Where the rubber hits the road is that I wrote a version of adaptive threshold in F# such that it is pixel-per-pixel identical to our existing adaptive threshold command. The code contains no for-loops. Except for image data and public class properties, the data within the code is immutable – there are no explicit side effects. It does contain 15 tail-recursive functions that perform the various operations. It runs about 1.5x slower than the equivalent C++ version, but instead of going through pointers to memory and doing pointer juggling, it is pure managed code and never touches a pointer and goes through an abstraction layer to get at pixels. So even with the pixel memory abstraction, it’s still reasonably performant.
To give you an idea of how this stiches into dotImage, here is a function that computes the minimum and maximum pixel values in an 8-bit gray image:
let rec RowMinMax (row: byte[]) (x:int) (x_end:int) (minval:int) (maxval:int) =
if x >= x_end then minval,maxval
else
let value = (int row.[x])
RowMinMax row (x + 1) xlimit (min minval value) (max maxval value)
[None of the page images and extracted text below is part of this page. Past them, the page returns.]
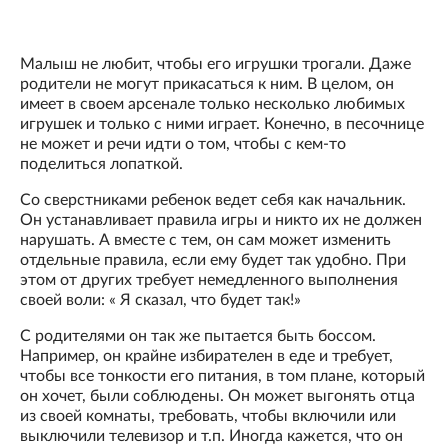
Малыш не любит, чтобы его игрушки трогали. Даже
родители не могут прикасаться к ним. В целом, он
имеет в своем арсенале только несколько любимых
игрушек и только с ними играет. Конечно, в песочнице
не может и речи идти о том, чтобы с кем-то
поделиться лопаткой.
Со сверстниками ребенок ведет себя как начальник.
Он устанавливает правила игры и никто их не должен
нарушать. А вместе с тем, он сам может изменить
отдельные правила, если ему будет так удобно. При
этом от других требует немедленного выполнения
своей воли: « Я сказал, что будет так!»
С родителями он так же пытается быть боссом.
Например, он крайне избирателен в еде и требует,
чтобы все тонкости его питания, в том плане, который
он хочет, были соблюдены. Он может выгонять отца
из своей комнаты, требовать, чтобы включили или
выключили телевизор и т.п. Иногда кажется, что он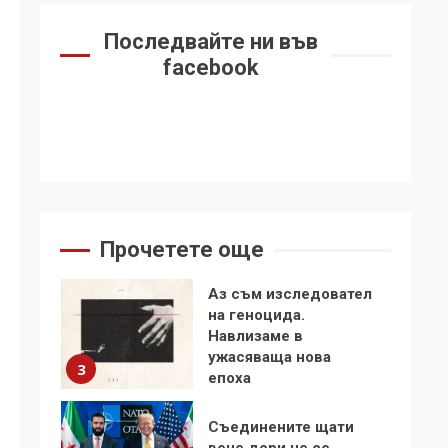
на Фидел Кастро –
изкачване на Черни
Последвайте ни във
връх по неговите
1
facebook
стъпки от 1972 г.
Цената на войната
2
Аз съм изследовател
Прочетете още
на геноцида.
Навлизаме в
ужасяваща нова
3
епоха
Съединените щати
вече дори не се
преструват, че не
подкрепят терористи
4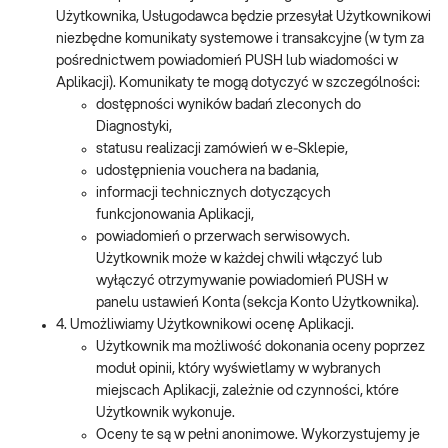
Użytkownika, Usługodawca będzie przesyłał Użytkownikowi
niezbędne komunikaty systemowe i transakcyjne (w tym za
pośrednictwem powiadomień PUSH lub wiadomości w
Aplikacji). Komunikaty te mogą dotyczyć w szczególności:
dostępności wyników badań zleconych do
Diagnostyki,
statusu realizacji zamówień w e‑Sklepie,
udostępnienia vouchera na badania,
informacji technicznych dotyczących
funkcjonowania Aplikacji,
powiadomień o przerwach serwisowych.
Użytkownik może w każdej chwili włączyć lub
wyłączyć otrzymywanie powiadomień PUSH w
panelu ustawień Konta (sekcja Konto Użytkownika).
4. Umożliwiamy Użytkownikowi ocenę Aplikacji.
Użytkownik ma możliwość dokonania oceny poprzez
moduł opinii, który wyświetlamy w wybranych
miejscach Aplikacji, zależnie od czynności, które
Użytkownik wykonuje.
Oceny te są w pełni anonimowe. Wykorzystujemy je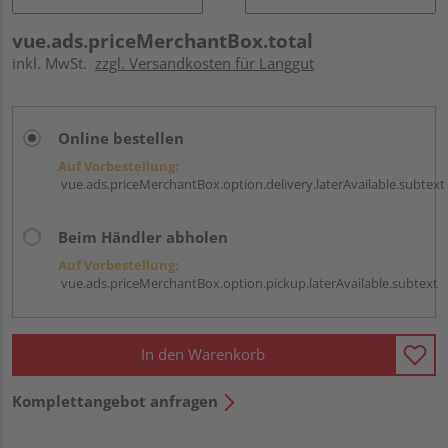
vue.ads.priceMerchantBox.total
inkl. MwSt.
zzgl. Versandkosten für Langgut
Online bestellen
Auf Vorbestellung:
vue.ads.priceMerchantBox.option.delivery.laterAvailable.subtext
Beim Händler abholen
Auf Vorbestellung:
vue.ads.priceMerchantBox.option.pickup.laterAvailable.subtext
In den Warenkorb
Komplettangebot anfragen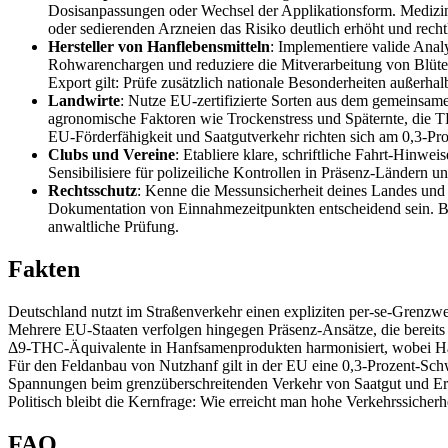
Dosisanpassungen oder Wechsel der Applikationsform. Medizini
oder sedierenden Arzneien das Risiko deutlich erhöht und recht
Hersteller von Hanflebensmitteln
: Implementiere valide An
Rohwarenchargen und reduziere die Mitverarbeitung von Blüt
Export gilt: Prüfe zusätzlich nationale Besonderheiten außerha
Landwirte
: Nutze EU‑zertifizierte Sorten aus dem gemeinsame
agronomische Faktoren wie Trockenstress und Späternte, die TH
EU‑Förderfähigkeit und Saatgutverkehr richten sich am 0,3‑P
Clubs und Vereine
: Etabliere klare, schriftliche Fahrt‑Hinwe
Sensibilisiere für polizeiliche Kontrollen in Präsenz‑Ländern
Rechtsschutz
: Kenne die Messunsicherheit deines Landes und 
Dokumentation von Einnahmezeitpunkten entscheidend sein. B
anwaltliche Prüfung.
Fakten
Deutschland nutzt im Straßenverkehr einen expliziten per‑se‑Grenzwert 
Mehrere EU‑Staaten verfolgen hingegen Präsenz‑Ansätze, die bereit
Δ9‑THC‑Äquivalente in Hanfsamenprodukten harmonisiert, wobei Hanf
Für den Feldanbau von Nutzhanf gilt in der EU eine 0,3‑Prozent‑Schwe
Spannungen beim grenzüberschreitenden Verkehr von Saatgut und Erze
Politisch bleibt die Kernfrage: Wie erreicht man hohe Verkehrssiche
FAQ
let rec MinMaxXY (pa:PixelAccessor) (y:int) (y_end:int) (minval:int) (maxval:int) (row:byte[]) =
if y >= y_end then minval,maxval
else
pa.GetReadOnlyScanline(y, row)
let currmin,currmax = RowMinMax row 0 row.Length minval maxval
MinMaxXY pa (y + 1) ylimit currmin currmax row
let MinMax (pm:PixelMemory) =
use pa = pm.AcquirePixelAccessor()
let row = Array.zeroCreate<byte> pm.RowStride
MinMaxXY pa 0 pm.Height 255 0 row
// ...
let minval,maxval = MinMax atalaImage.PixelMemory
the resulting code is performant, fairly easy to read and safe.